Pada tahun 2022, Dinas Pertanian Kabupaten Poso menggelar sejumlah program untuk mencegah infeksi pada hewan ternak yaitu dengan membuat sumur dangkal dan mengoptimalisasi lahan rawa sehingga tidak ada lahan yang tergenang.

Potensi Infeksi Pada Manusia Masih Tinggi

Dalam kesempatan terpisah, Kepala Dinas Kesehatan Provinsi Sulawesi Tengah, dokter I Komang Adi Sudjendra mengakui infeksi serkaria schistosoma penyebab schistosomiasis terhadap manusia di dataran tinggi Napu, Bada dan Lindu masih akan terus terjadi bila telur cacing yang bersumber dari feses hewan ternak dan tikus liar yang terinfeksi masih terus tersedia di lingkungan itu.

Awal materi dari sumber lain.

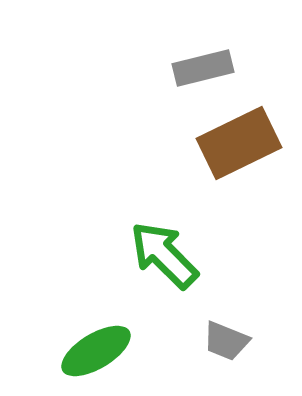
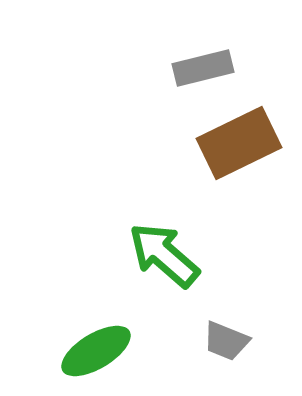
green arrow: rotated 4 degrees counterclockwise
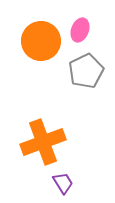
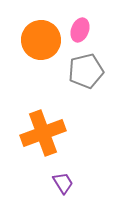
orange circle: moved 1 px up
gray pentagon: rotated 12 degrees clockwise
orange cross: moved 9 px up
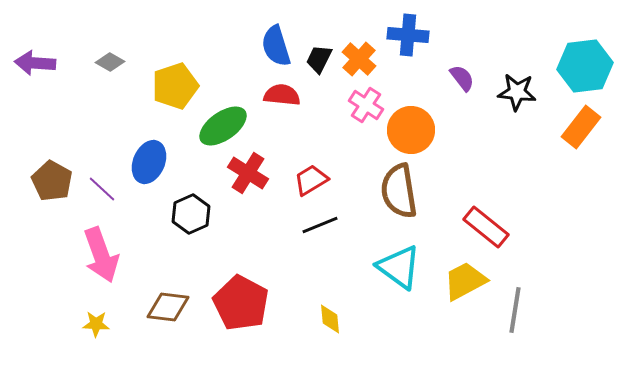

“Kalau pada manusia terus diintervensi kita lihat lagi pada hewan bagaimana? Kan produksi telurnya bukan hanya oleh manusia saja, hewan itu apa sudah dikandangkan, apa dia liar, kan begitu,” kata I Komang, Sabtu (11/2).

Menurutnya, dibutuhkan kerja sama lintas sektor untuk melakukan rekayasa lingkungan di lokasi fokus keong. Dinas Kesehatan Provinsi Sulawesi Tengah mengungkapkan bahwa sebanyak 257 orang terinfeksi schistosomiasis pada tahun 2022 berdasarkan hasil survei pemeriksaan tinja yang dilakukan sekali dalam setahun.

Temuan kasus infeksi pada manusia itu nampaknya akan berpengaruh pada target capaian eradikasi pada tahun 2025 yang mensyaratkan tidak ada satu pun kejadian schistosomiasis pada manusia, hewan mamalia dan keong perantara selama lima tahun berturut-turut.

Indonesia hingga kini menjadi satu-satunya negara di kawasan Asia Tenggara yang masih memiliki masalah schistosomiasis. Kasus schistosomiasis di Sulawesi Tengah ditemukan pertama kali pada tahun 1937. Namun upaya pengendaliannya baru mulai dilakukan pada tahun 1973.